I think the reason is that, look, I've read a lot of stories about what actually happened at Auschwitz. And they are just as surreally horrific as the human chess story. So I'm not bothered by fictional atrocities here that capture the same character, as long as they're clearly done for plot reasons and not for the sake of horror. And that is clearly the case here- the show's opening credits feature a human chess match between the Nazis and the Nazi hunters, Offerman is multiple times represented as the chessmaster, the invention of the human chess game is about setting up the stakes and building the themes of the show, while maintaining a sense of the horrific proportions of the Holocaust.

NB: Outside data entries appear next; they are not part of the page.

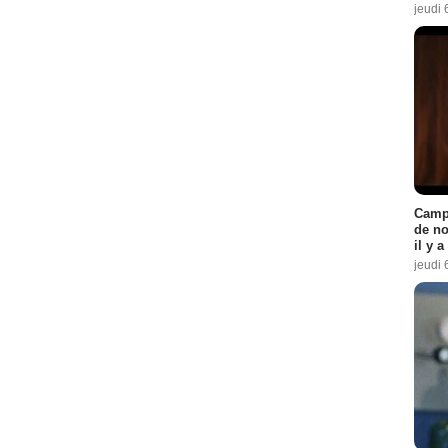
jeudi 
:
2
-
3
2
isode :
1
de :
3
Campi
de no
pisode :
2
il y 
jeudi 
e :
5
 :
5
:
1
4
pisode :
4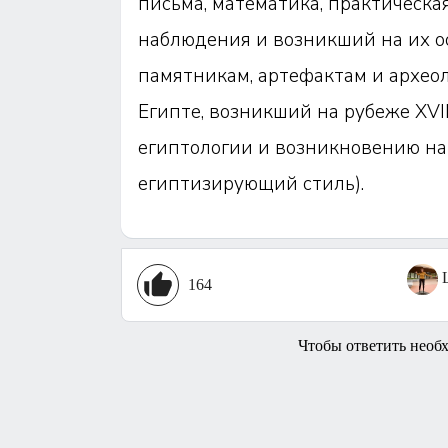
письма, математика, практическа
наблюдения и возникший на их ос
памятникам, артефактам и архео
Египте, возникший на рубеже XVI
египтологии и возникновению на
египтизирующий стиль).
164
Чтобы ответить необ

On the other hand, the anachronistic Artscroll goof... as the rest of my description of the scene should make clear, the Judaism consultants on this show are quite good. There is a lot of texture to the portrayal of Jewish life and its interactions with ritual and faith, and the anachronism is a blemish I'm going to have to warn people about if I rec the show as being accurate about Jewish life.

Remains to be seen how much I'll rec the show, though. I'm through two episodes and there is a lot that is great, and also a lot that is annoyingly paced or unnecessarily gruesome or lazily constructed. But there's enough interesting stuff here, and particularly enough that feels rightly Jewish, that I'm going to keep going.